EXERCISE DATA:
● ● ●

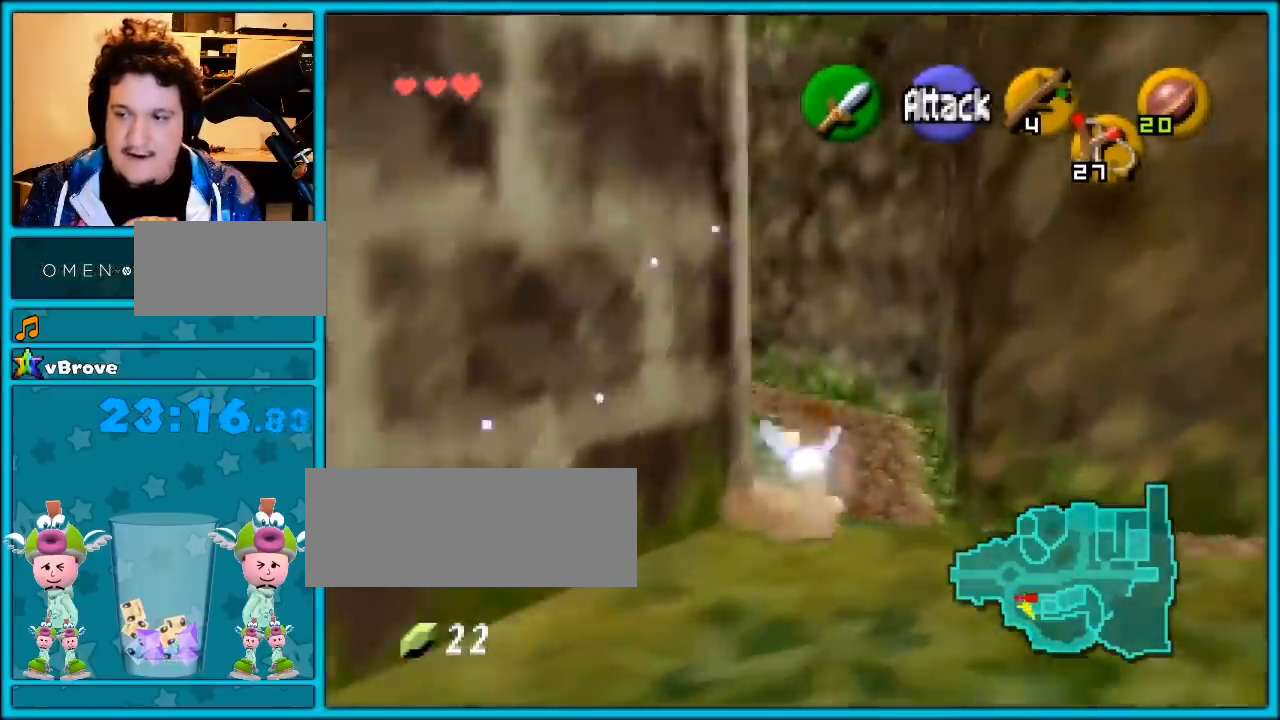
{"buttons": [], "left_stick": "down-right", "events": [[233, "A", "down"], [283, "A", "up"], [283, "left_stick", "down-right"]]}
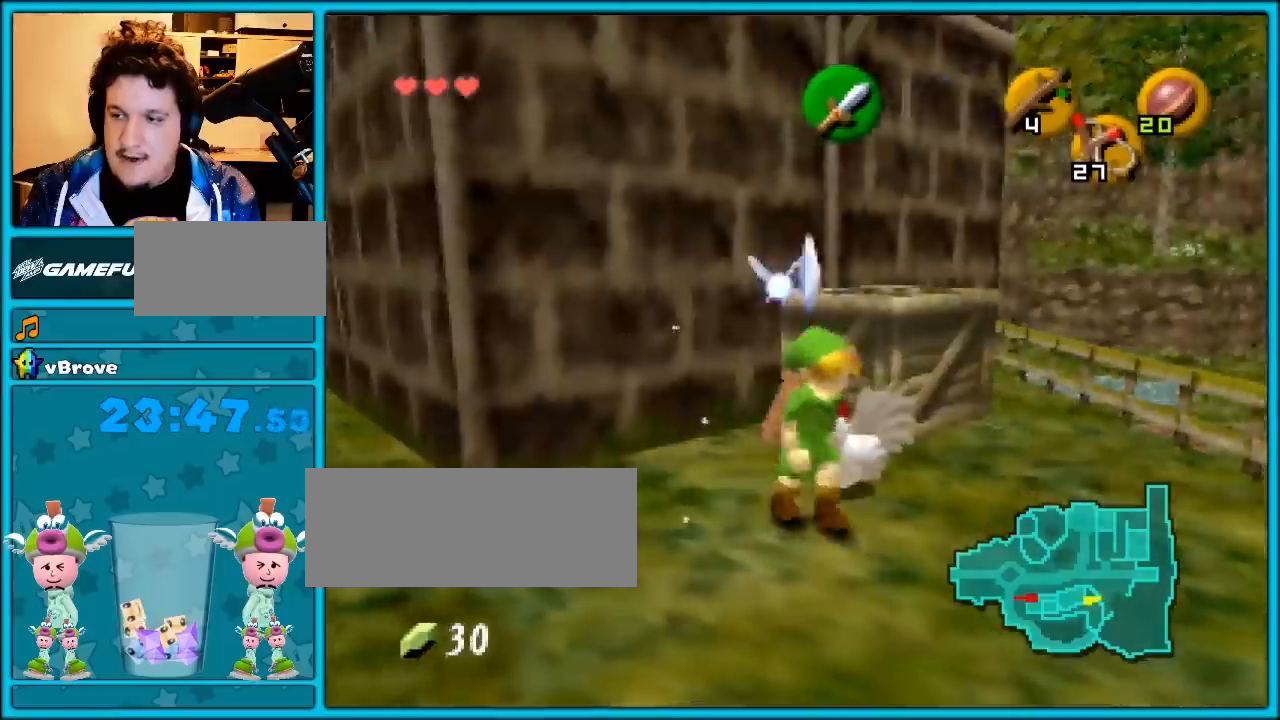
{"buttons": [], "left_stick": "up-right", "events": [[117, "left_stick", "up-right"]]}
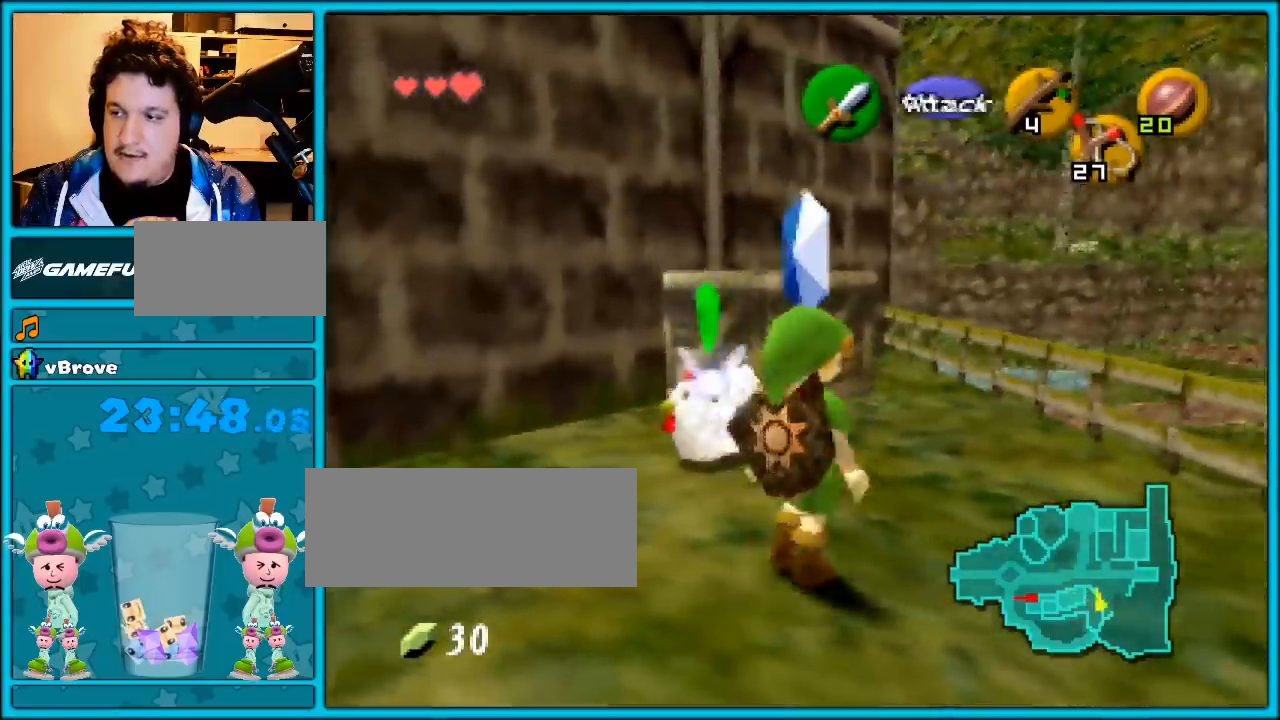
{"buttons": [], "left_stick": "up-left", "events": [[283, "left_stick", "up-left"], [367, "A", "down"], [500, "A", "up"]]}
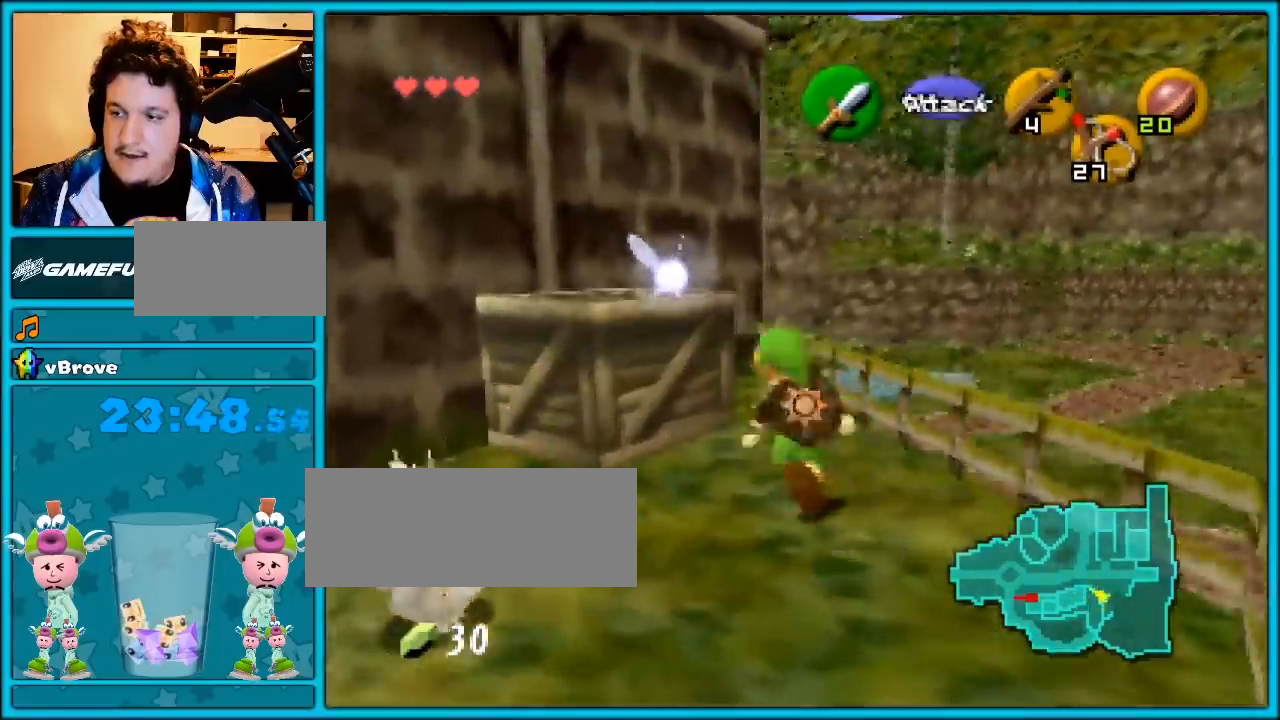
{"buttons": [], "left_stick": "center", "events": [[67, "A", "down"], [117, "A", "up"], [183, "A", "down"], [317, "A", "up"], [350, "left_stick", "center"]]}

● ● ●

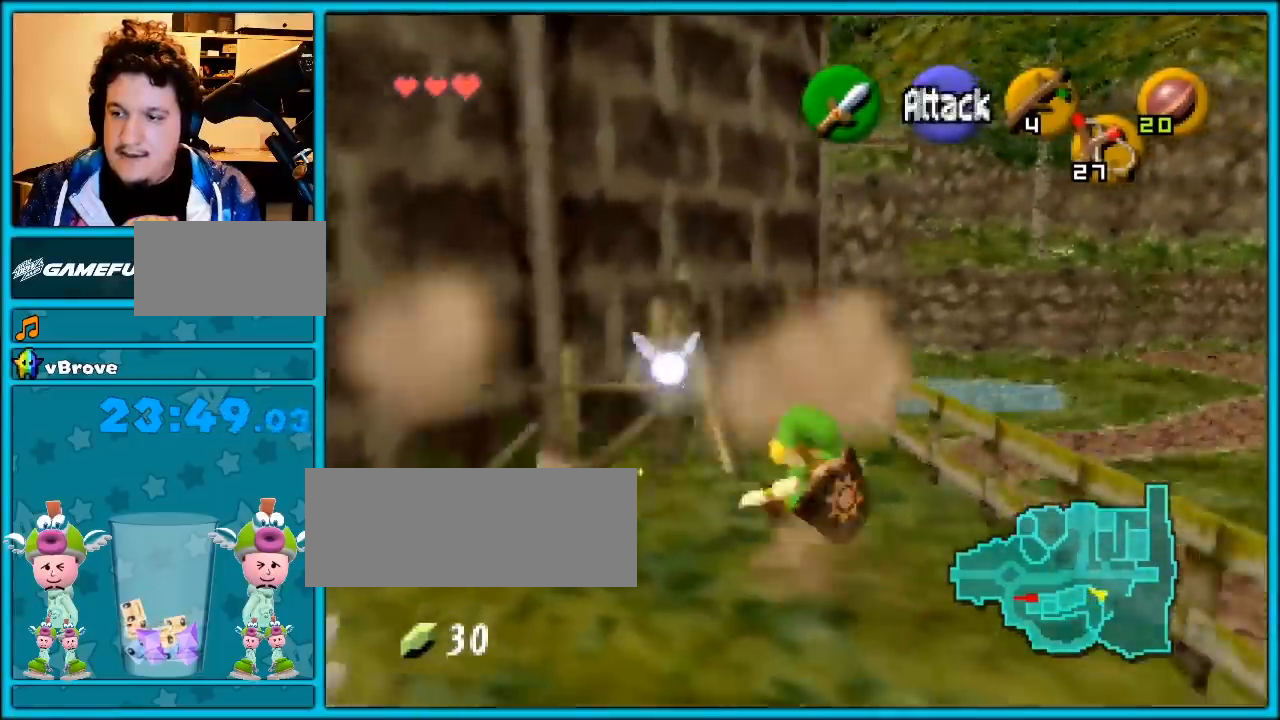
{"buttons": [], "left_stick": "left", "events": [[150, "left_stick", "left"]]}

● ● ●

From the entries above, list each line with "down" in it.

EXERCISE RESULT:
{"buttons": [], "left_stick": "down-right", "events": [[233, "A", "down"], [283, "A", "up"], [283, "left_stick", "down-right"]]}
{"buttons": [], "left_stick": "up-left", "events": [[283, "left_stick", "up-left"], [367, "A", "down"], [500, "A", "up"]]}
{"buttons": [], "left_stick": "center", "events": [[67, "A", "down"], [117, "A", "up"], [183, "A", "down"], [317, "A", "up"], [350, "left_stick", "center"]]}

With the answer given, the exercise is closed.